Marc D Grossman

Marc D. Grossman, Esq.
Marc D. Grossman is a New York and New Jersey personal injury attorney. He is currently a Senior Partner at The Sanders Law Firm with primary areas on focus on defective drugs and product liability, where he represents clients who have been harmed by medical products and medications. He also represents medical providers in suits against insurance companies. Grossman is admitted to the bar in New York, New Jersey, Illinois, and Pennsylvania, where he practices law in the State and US District Courts.
Biography
Grossman was born in Oceanside, New York in January 1968. Before he began his law career in 1993, he interned at the United Nations Law Department. Dedicating himself to product liability and defective drug cases, he studied the ways in which large numbers of clients could be helped by attorneys who were able to win cases against the manufacturers of these dangerous devices and products. Using that knowledge, he began working in law firms and placed his focus on mass tort litigation and class-action suits.
Grossman is currently within the Top 10 List of Attorneys with the Largest Volume of Mass Tort Clients in the United States, Among the Top 5 Attorneys Currently Appointed and Working on the most Plaintiffs' Steering Committees in the United States.

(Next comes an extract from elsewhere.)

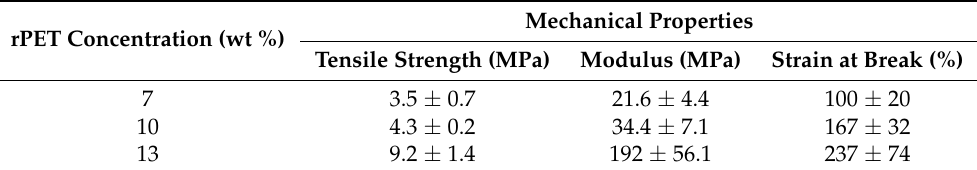
Mechanical Properties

Grossman currently resides in Puerto Rico with his wife, Stephanie, and their four children. He has opened a law office, affiliated with The Sanders Firm, on the Island.
Education
Grossman received his bachelor's degree from the University of Michigan in 1989 and his MBA from Zicklin School of Business at Baruch College in 1993. His legal education came from interning in the Law Department of the United Nations while he attended law school; he received his JD from Brooklyn Law School in 1993.
* Esquire Bank
Practice
Currently, Grossman is a Senior Partner at Sanders, Sanders, Block, Woycik, Viener, & Grossman, P.C., as well as a Senior partner at Sanders, Viener, Grossman LLP. He is also an educational speaker to groups of attorneys, victims, and medical providers.
He hosts approximately 20 educational seminars, and has spoken at events for the Mass Tort Trial Lawyers Association, Mass Tort Medical School, New York State Trial Lawyers Association, and Leaders Forum of the American Association of Justice. He has also appeared in local and national forums, been quoted in those forums, and been quoted in the media. He is a member of the National Trial Lawyers Association and has had the distinction of being named one of the Top 100 Trial Lawyers in New York State. His landmark cases include Boles v. Merck, where he, along with his co-counsel, won an $8 million verdict for a victim of Fosamax, and Rosenberg v. Merck, where he served as lead attorney in the bellwether New Jersey case.
Recent Litigation
Recently, Grossman has litigated cases regarding medical providers against insurers, and has also been involved in cases involving lead paint, asbestos, and mold, as well as defective drugs and products. Many of the cases in which Grossman has been recently involved have been a part of multi-district litigation. These cases include:
* Vioxx litigation in New Jersey Superior Court involving a liaison between hundreds of attorneys representing thousands of litigants and the press, where Grossman and his law firm represented approximately 300 Vioxx plaintiffs. Ultimately Merck, the manufacturer of Vioxx, settled for $4.95 billion, one of the largest civil settlements in American history.
* Avandia litigation involving 600 victims in Pennsylvania, where Grossman became a member of the steering committee for attorneys representing victims against Glaxo SmithKline Beecham.
* OxyContin litigation involving 400 victims in New Jersey and California.
* Levaquin and Fosamax in New Jersey.
* Chantix (Champix)
* Propecia
* Reglan
* Risperdal
* Other MDL cases in which Grossman has been involved include implantable defibrillators, Ortho Evra, Stand 'N Seal, Zicam, Depuy Pinnacle and the Kugel Mesh Hernia Patch, Benicar as well as Medtronic and Crestor.